I have to put in a recommendation for Dive Makai. I tried several Kona operators before finding thiem about 5-6 years ago and they are really superior...unparalleled knowledge about the dive sites and marine life and superb care & attention from the dive masters. It's a family operation and truly dedicated to their customers and to the environment.
I only changed last year when I discovered Aloha Divers and will now probably be going out with Mike and Earl whenever I go to Kona (usually at least 1x per year). The main reason for the change is the dive sites. Mike goes to the remote sites that I love, especially in the south - that Dive Makai only go to at the most once a week and no one else goes to at all. It's a long boat ride but well worth it. Aloha is also a quality operation and runs a 6 pack so the dive-mastering is very individual.
I was there in Sep. Don't know if there is a difference from one part of the year to the next. Although, I have been told not to dive on Oahu in the winter (Dec-Mar or Apr, I think). Did it anyway last March, and it was fine.
I do find the water a little colder than I expected (and like). I only had a 1.5 when I did Kona and on the Manta dive, we were sitting still for over 30 minutes. I wouldn't do that again without my farmer john and shorty (each 3m).
The vis was fine. I found the coral (or lack) of to be really disappointing. But there are some fish that you won't see anywhere else. And I don't think you can dive anywhere in Hawaii and not see at least one turtle. And the lava tubes can be a really neat experience.
Kona viz is oftentimes in the 100 foot range depending on how close to sand you might be. In March the water will likely be in the 74-75 degree range and the water should be calm unless a swell happens to be coming in at the time.
Critter-wise Kona can be very good depending on the dive site. Many of the popular spots with moorings were hit hard by hurricane Iniki back in '92 and lost their coral overnight. There are a number of locations protected from the southwest which still have nice hard coral structure, but there is a lack of colorful soft corals and sponges compared to some parts of the world due to it's relatively young geological age. There are some dives with nice topography due the Hawaii's volcanic nature.
Fish-wise, you'll likely see far more varieties wrasses, butterflies, surgeons and triggers than around the Caribbean but you'll see few if any angels. Sharks aren't seen often unless looked for, turtles are found on almost every dive.
I'd consider most of the diving to be beginner to intermediate level, challenging only during bad weather or if you choose to try shorediving in a spot you shouldn't be diving on your own. There are a few more advanced dives available.
As mentioned earlier, the manta dive is a must.
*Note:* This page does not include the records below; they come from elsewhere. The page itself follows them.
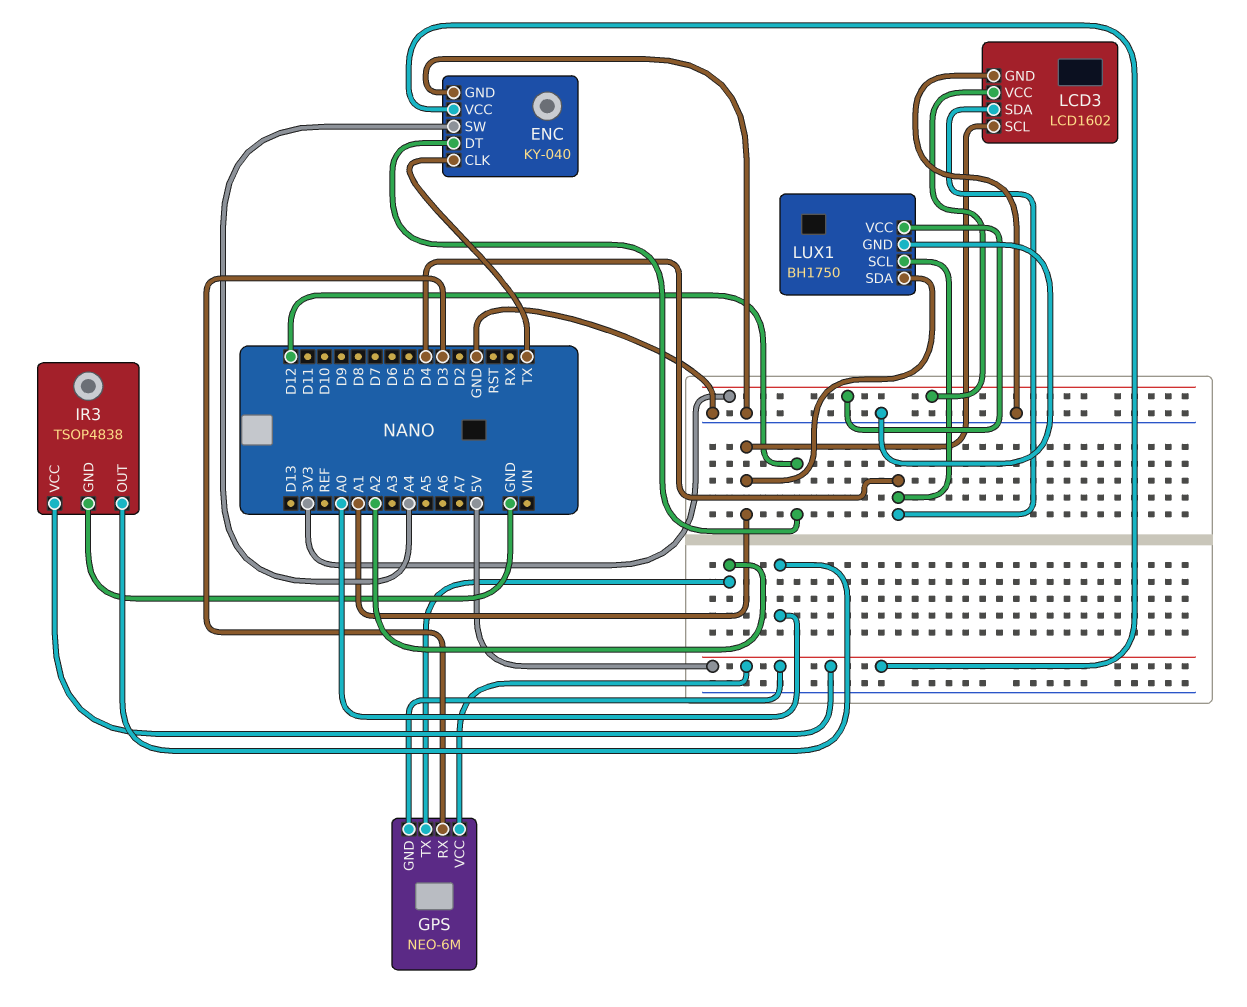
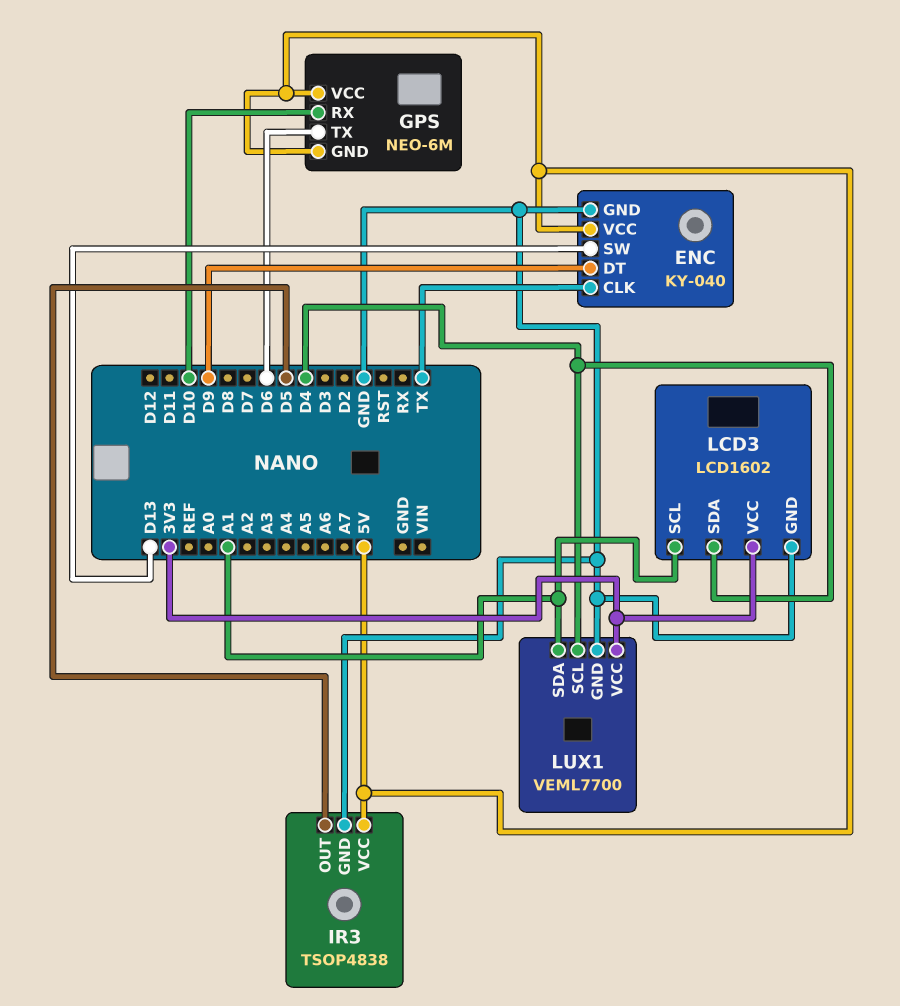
ENC pin DT: D12 -> D9
ENC pin SW: A4 -> D13
GPS pin RX: D3 -> D10
GPS pin TX: A2 -> D6
IR3 pin OUT: A0 -> D5
LUX1: BH1750 -> VEML7700

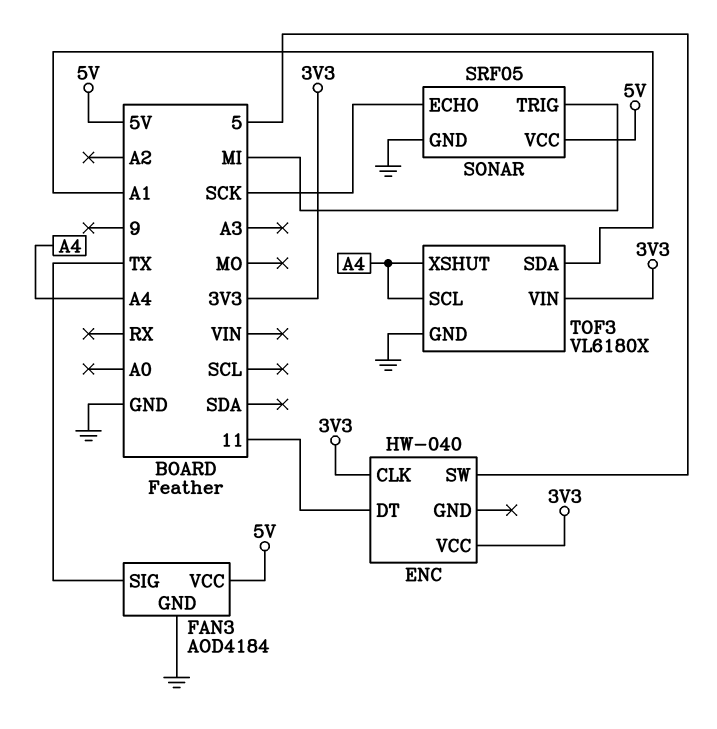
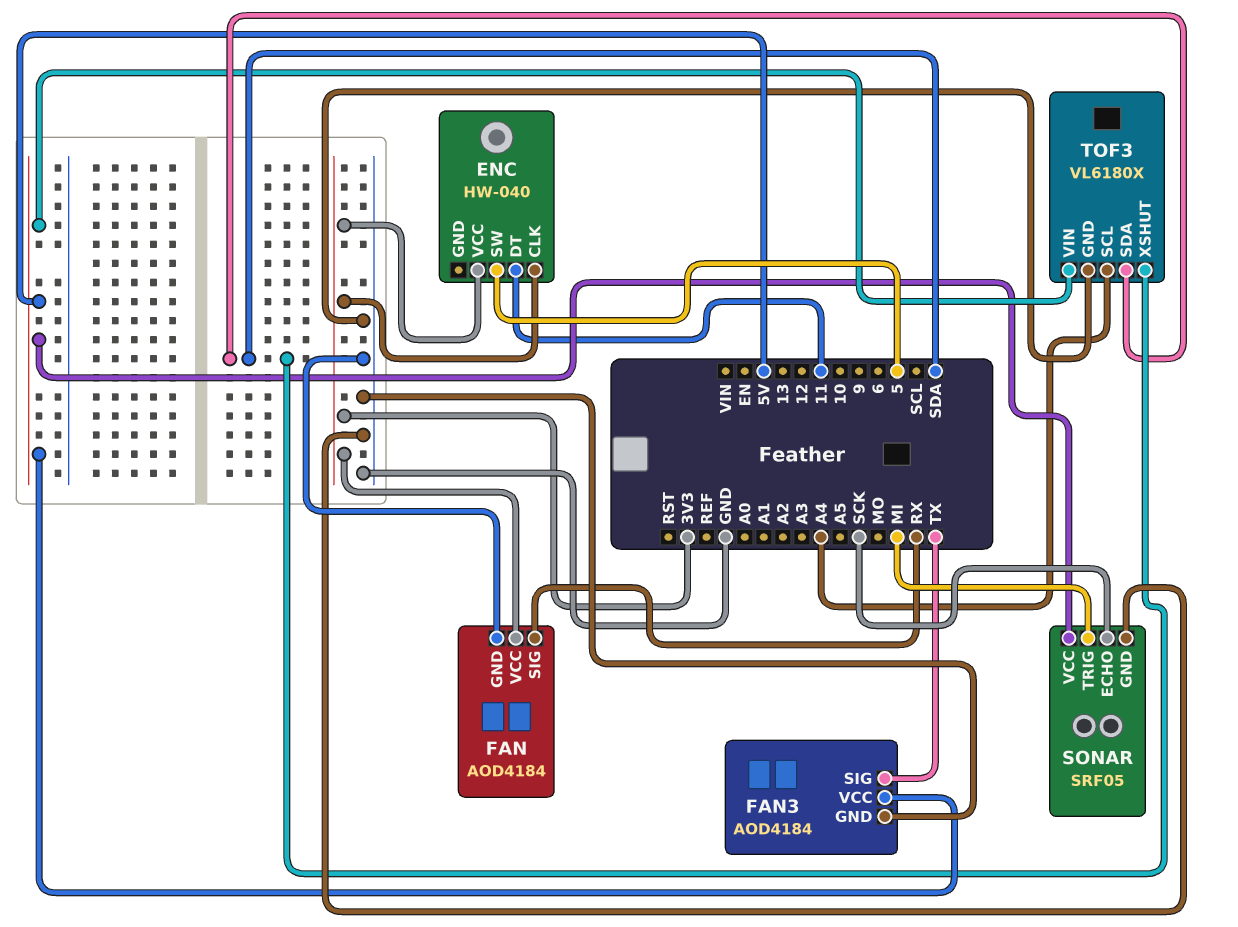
FAN: none -> AOD4184
FAN pin GND: none -> GND
FAN pin SIG: none -> RX
FAN pin VCC: none -> 3V3
TOF3 pin SDA: A1 -> SDA
TOF3 pin VIN: 3V3 -> 5V
TOF3 pin XSHUT: A4 -> SDA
I wouldn't do it as the first dive of your trip though.
We have been diving Kona for years and love it! The vis always seems to be 100+ feet during the day and the sea life is abundant. One nice thing about Kona (if you are not a sailor) is that is it is protected from the trade winds. That means some dive shops have later starts and you can have a more leisurely morning compared to, say, Maui.
We have tried a number of shops and prefer Sandwich Isle Divers. They take only 6 divers at a time and usually there are 2 DM's + the boat captain: talk about personal attention! And the price of their dives is the same as the other shops. One of their DM's, Walt, is the amongst the best fish finders we have ever dived with. Want to see a Titan Scorpionfish? Just ask Walt!
One other nice thing about Kona is that the geography features a very steep drop-off and, so, you get out to most dive sites quickly. In addition, there is precious little current on most days, so the diving is easy. However, if you like drift dives, Kona may not be the place for you.
The Big Island is our favorite in the Hawaiin Archepelago--lots to see under the sea and lots to see on the land. It is not as "touristy" as Maui, so do not expect the same kind of night life: but, heck, you are there to dive!
Scorpionfish--Only Its Mother Could Love This Fish!